Problem to work on:
Exactly the lines from the beginning of the records to the line with "table_cell [107, 54, 377, 628]", both ends included, are to be given again, and pictures are to be left out.

─── Records to use

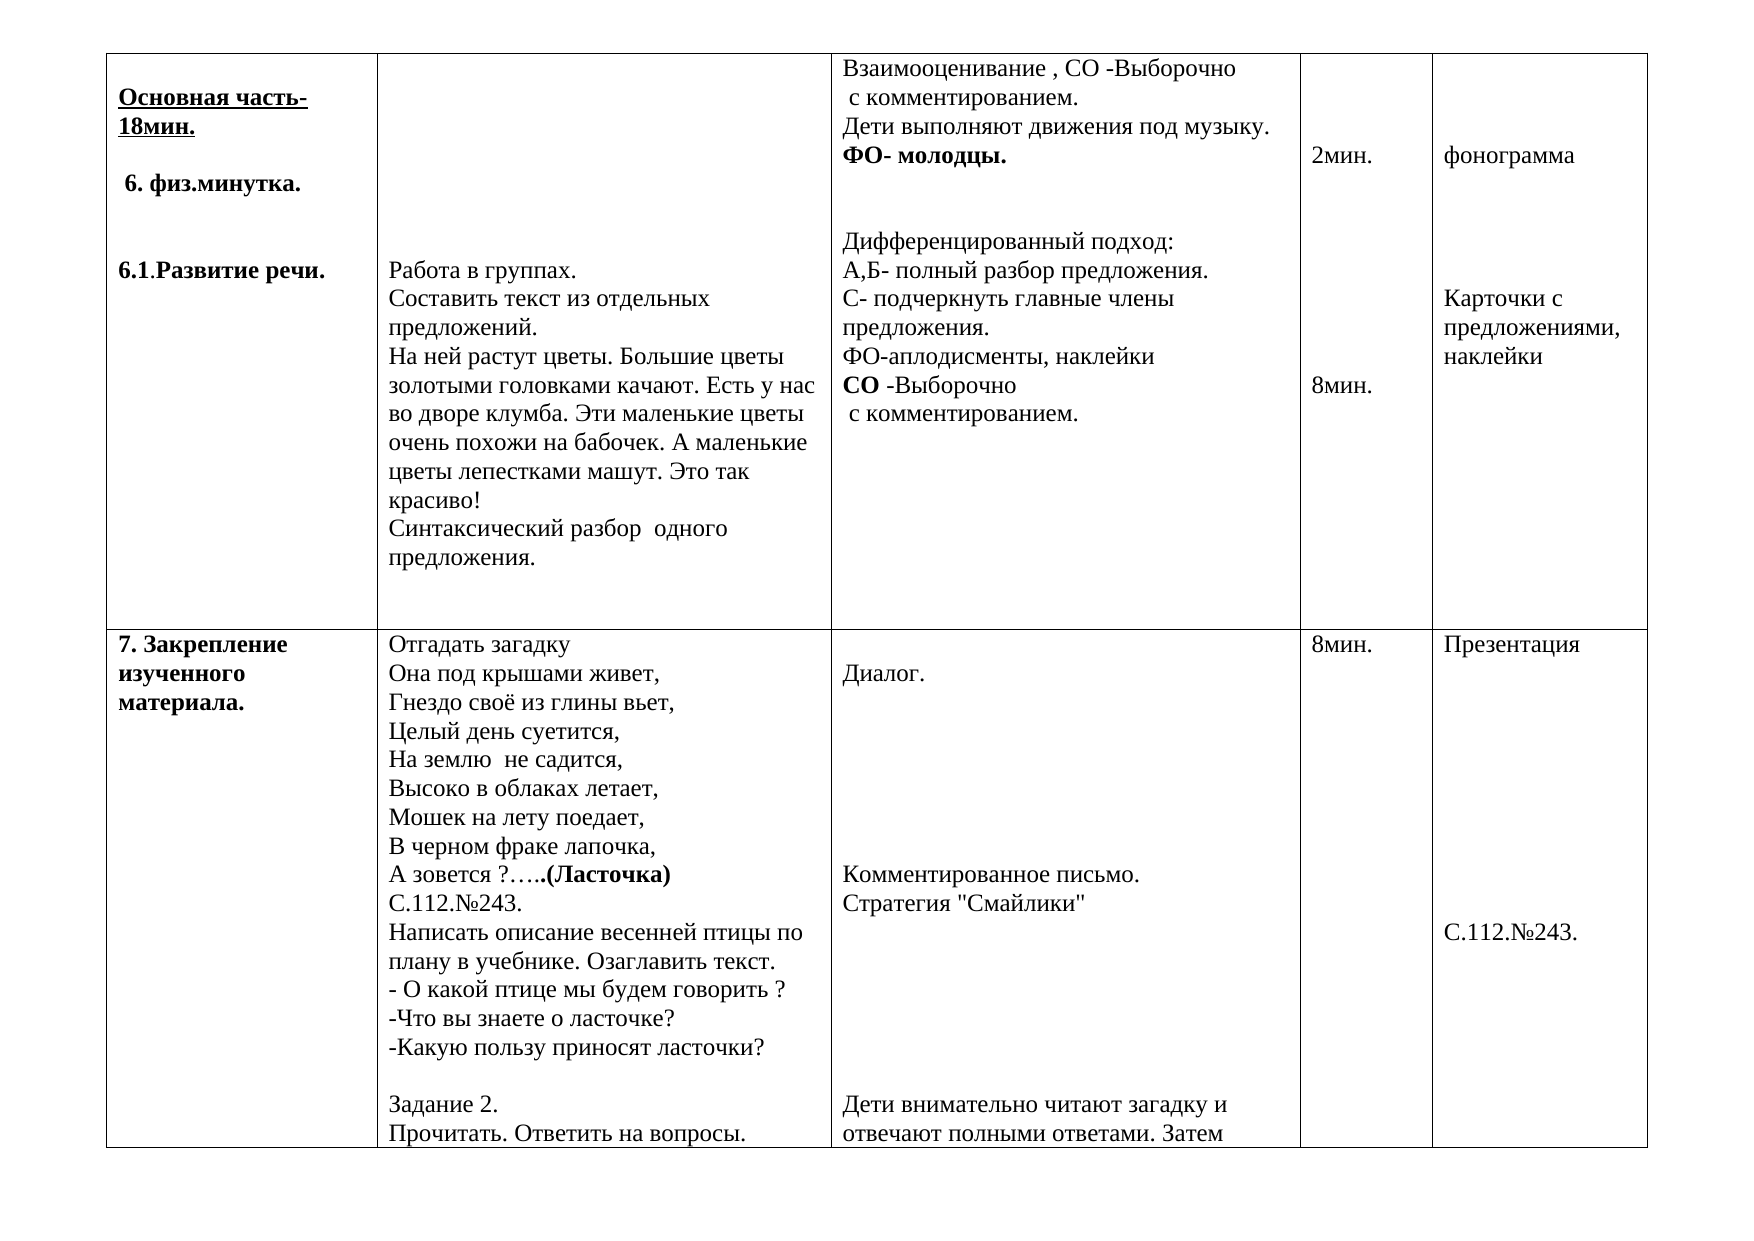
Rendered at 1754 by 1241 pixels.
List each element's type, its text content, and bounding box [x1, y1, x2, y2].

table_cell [107, 630, 377, 1147]
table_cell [378, 54, 831, 628]
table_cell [378, 630, 831, 1147]
table_cell 8мин. [1301, 630, 1432, 1147]
table_cell 10мин. 2мин. 8мин. [1301, 54, 1432, 628]
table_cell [832, 630, 1300, 1147]
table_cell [1433, 54, 1647, 628]
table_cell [107, 54, 377, 628]
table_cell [832, 54, 1300, 628]
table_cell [1433, 630, 1647, 1147]
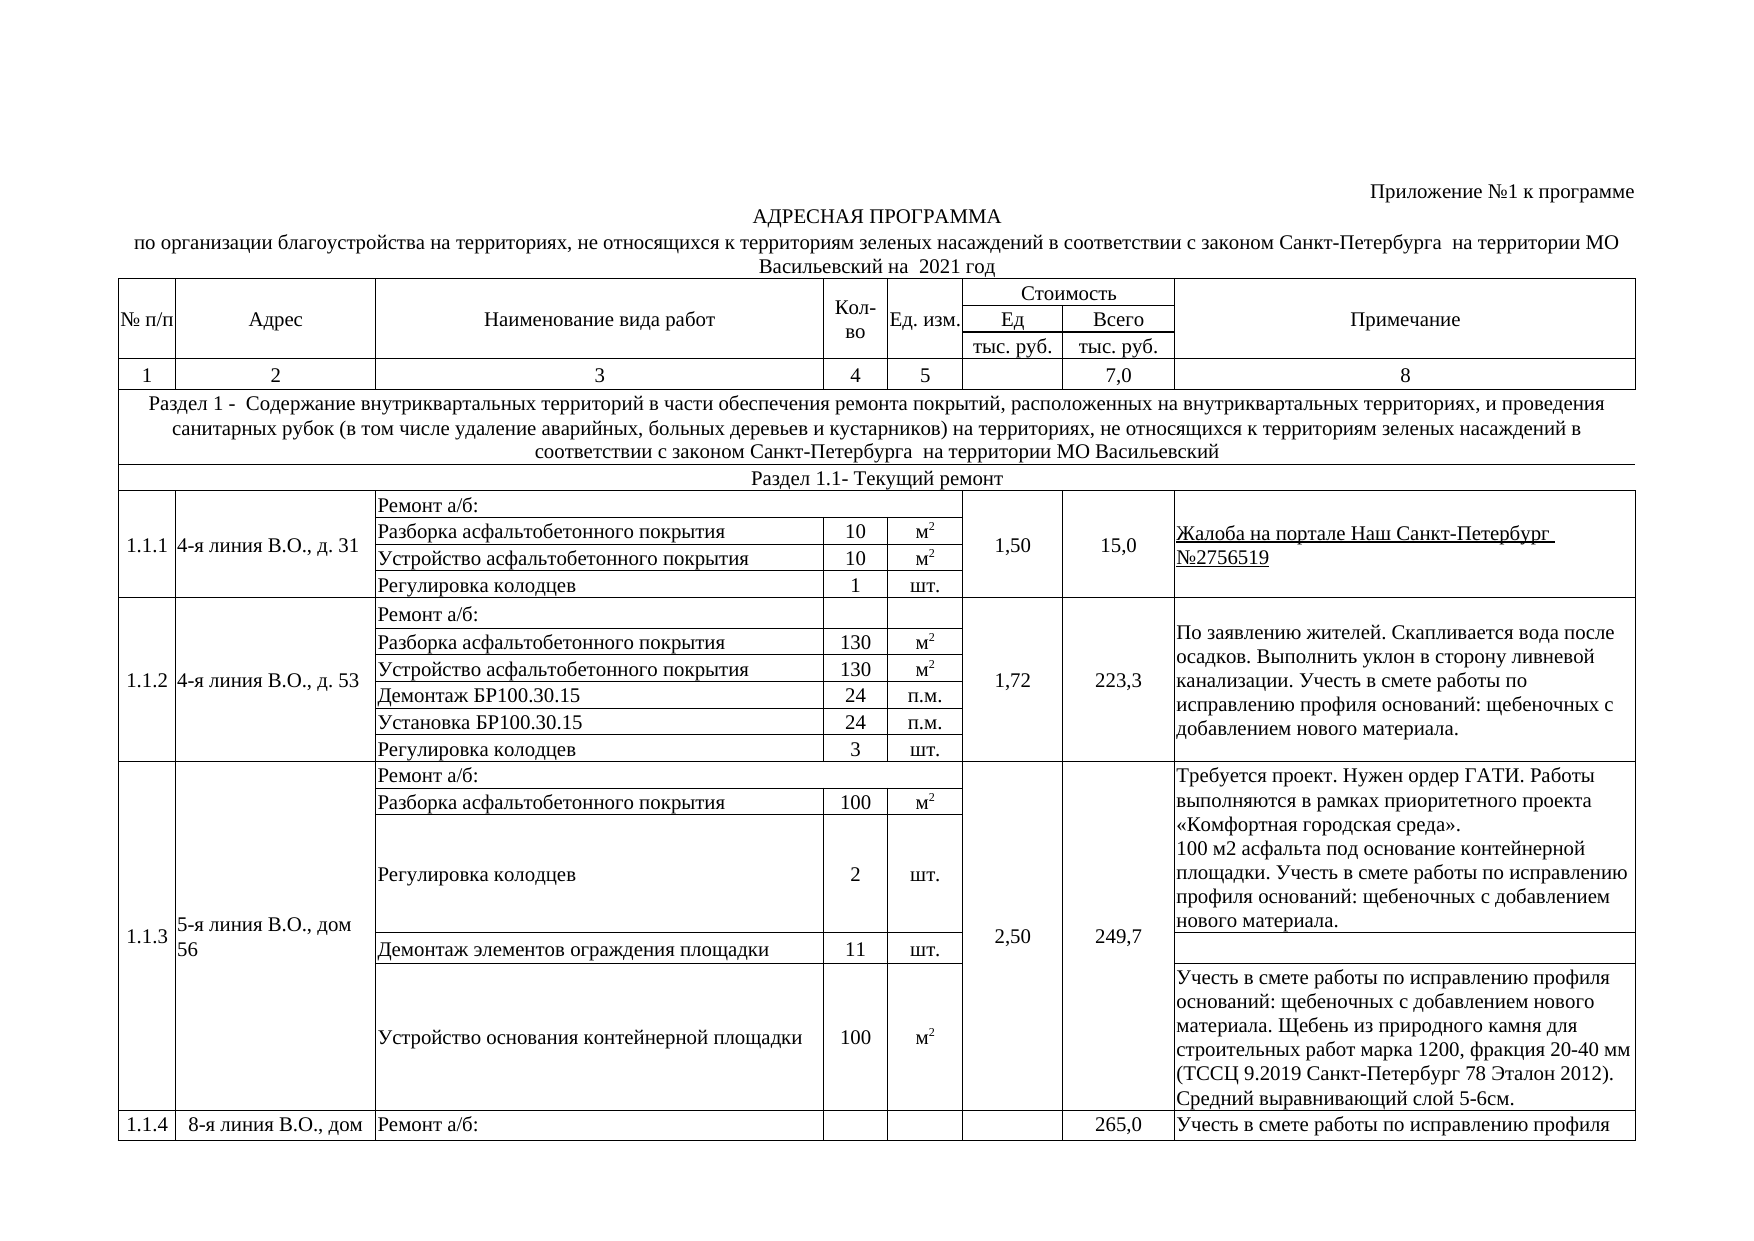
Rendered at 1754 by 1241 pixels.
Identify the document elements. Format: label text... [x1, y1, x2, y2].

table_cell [176, 1111, 375, 1140]
table_cell м2 [888, 629, 962, 654]
table_cell 10 [824, 518, 887, 543]
table_cell 11 [824, 933, 887, 962]
table_cell 1.1.2 [119, 598, 175, 761]
table_cell 8 [1175, 359, 1635, 389]
table_cell Регулировка колодцев [376, 735, 823, 761]
table_cell п.м. [888, 709, 962, 734]
table_cell Устройство асфальтобетонного покрытия [376, 545, 823, 570]
table_cell Демонтаж БР100.30.15 [376, 682, 823, 707]
table_cell Адрес [176, 279, 375, 358]
table_cell [888, 598, 962, 627]
table_cell 7,0 [1063, 359, 1174, 389]
table_cell 4-я линия В.О., д. 53 [176, 598, 375, 761]
table_header Приложение №1 к программе [118, 177, 1636, 203]
table_cell Жалоба на портале Наш Санкт-Петербург №2756519 [1175, 491, 1635, 597]
table_cell м2 [888, 789, 962, 814]
table_cell тыс. руб. [963, 333, 1062, 358]
table_cell Разборка асфальтобетонного покрытия [376, 629, 823, 654]
table_cell шт. [888, 933, 962, 962]
table_cell Примечание [1175, 279, 1635, 358]
table_cell Ремонт а/б: [376, 1111, 823, 1140]
table_cell Ед. изм. [888, 279, 962, 358]
table_cell м2 [888, 655, 962, 681]
table_cell 130 [824, 629, 887, 654]
table_cell [1175, 933, 1635, 962]
table_cell Всего [1063, 306, 1174, 331]
table_cell Установка БР100.30.15 [376, 709, 823, 734]
table_cell по организации благоустройства на территориях, не относящихся к территориям зеленых насаждений в соответствии с законом Санкт-Петербурга на территории МО Васильевский на 2021 год [118, 229, 1636, 278]
table_cell Наименование вида работ [376, 279, 823, 358]
table_cell 2,50 [963, 762, 1062, 1109]
table_cell п.м. [888, 682, 962, 707]
table_cell Раздел 1.1- Текущий ремонт [119, 464, 1636, 490]
table_cell 24 [824, 709, 887, 734]
table_cell Требуется проект. Нужен ордер ГАТИ. Работы выполняются в рамках приоритетного проекта «Комфортная городская среда». 100 м2 асфальта под основание контейнерной площадки. Учесть в смете работы по исправлению профиля оснований: щебеночных с добавлением нового материала. [1175, 762, 1635, 932]
table_cell Раздел 1 - Содержание внутриквартальных территорий в части обеспечения ремонта покрытий, расположенных на внутриквартальных территориях, и проведения санитарных рубок (в том числе удаление аварийных, больных деревьев и кустарников) на территориях, не относящихся к территориям зеленых насаждений в соответствии с законом Санкт-Петербурга на территории МО Васильевский [119, 390, 1636, 463]
table_cell 100 [824, 789, 887, 814]
table_cell 10 [824, 545, 887, 570]
table_cell Регулировка колодцев [376, 815, 823, 932]
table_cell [1175, 1111, 1635, 1140]
table_cell 1,72 [963, 598, 1062, 761]
table_cell Разборка асфальтобетонного покрытия [376, 789, 823, 814]
table_cell Ремонт а/б: [376, 762, 962, 787]
table_cell м2 [888, 964, 962, 1109]
table_cell 1 [824, 571, 887, 597]
table_cell Учесть в смете работы по исправлению профиля оснований: щебеночных с добавлением нового материала. Щебень из природного камня для строительных работ марка 1200, фракция 20-40 мм (ТССЦ 9.2019 Санкт-Петербург 78 Эталон 2012). Средний выравнивающий слой 5-6см. [1175, 964, 1635, 1109]
table_cell [963, 359, 1062, 389]
table_cell 3 [824, 735, 887, 761]
table_cell 249,7 [1063, 762, 1174, 1109]
table_cell шт. [888, 571, 962, 597]
table_cell 3 [376, 359, 823, 389]
table_cell 5-я линия В.О., дом 56 [176, 762, 375, 1109]
table_cell 223,3 [1063, 598, 1174, 761]
table_cell 4 [824, 359, 887, 389]
table_cell 100 [824, 964, 887, 1109]
table_cell [824, 598, 887, 627]
table_cell По заявлению жителей. Скапливается вода после осадков. Выполнить уклон в сторону ливневой канализации. Учесть в смете работы по исправлению профиля оснований: щебеночных с добавлением нового материала. [1175, 598, 1635, 761]
table_cell 1 [119, 359, 175, 389]
table_cell 5 [888, 359, 962, 389]
table_cell Ремонт а/б: [376, 598, 823, 627]
table_cell 1.1.4 [119, 1111, 175, 1140]
table_cell [963, 1111, 1062, 1140]
table_cell Устройство основания контейнерной площадки [376, 964, 823, 1109]
table_cell [888, 1111, 962, 1140]
table_cell тыс. руб. [1063, 333, 1174, 358]
table_cell 2 [824, 815, 887, 932]
table_cell Ремонт а/б: [376, 491, 962, 517]
table_cell 2 [176, 359, 375, 389]
table_cell Стоимость [963, 279, 1174, 305]
table_cell № п/п [119, 279, 175, 358]
table_cell шт. [888, 815, 962, 932]
table_cell 15,0 [1063, 491, 1174, 597]
table_cell АДРЕСНАЯ ПРОГРАММА [118, 203, 1636, 228]
table_cell Кол-во [824, 279, 887, 358]
table_cell 4-я линия В.О., д. 31 [176, 491, 375, 597]
table_cell м2 [888, 518, 962, 543]
table_cell Демонтаж элементов ограждения площадки [376, 933, 823, 962]
table_cell 265,0 [1063, 1111, 1174, 1140]
table_cell Регулировка колодцев [376, 571, 823, 597]
table_cell [824, 1111, 887, 1140]
table_cell 1,50 [963, 491, 1062, 597]
table_cell Устройство асфальтобетонного покрытия [376, 655, 823, 681]
table_cell Ед [963, 306, 1062, 331]
table_cell 130 [824, 655, 887, 681]
table_cell 1.1.1 [119, 491, 175, 597]
table_cell м2 [888, 545, 962, 570]
table_cell 24 [824, 682, 887, 707]
table_cell Разборка асфальтобетонного покрытия [376, 518, 823, 543]
table_cell шт. [888, 735, 962, 761]
table_cell 1.1.3 [119, 762, 175, 1109]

──────

Result for this exercise:
Rendered at 1754 by 1241 pixels.
List each element's type, its text content, and bounding box [x1, y1, x2, y2].

table_cell [107, 630, 377, 1147]
table_cell [378, 54, 831, 628]
table_cell [378, 630, 831, 1147]
table_cell 8мин. [1301, 630, 1432, 1147]
table_cell 10мин. 2мин. 8мин. [1301, 54, 1432, 628]
table_cell [832, 630, 1300, 1147]
table_cell [1433, 54, 1647, 628]
table_cell [107, 54, 377, 628]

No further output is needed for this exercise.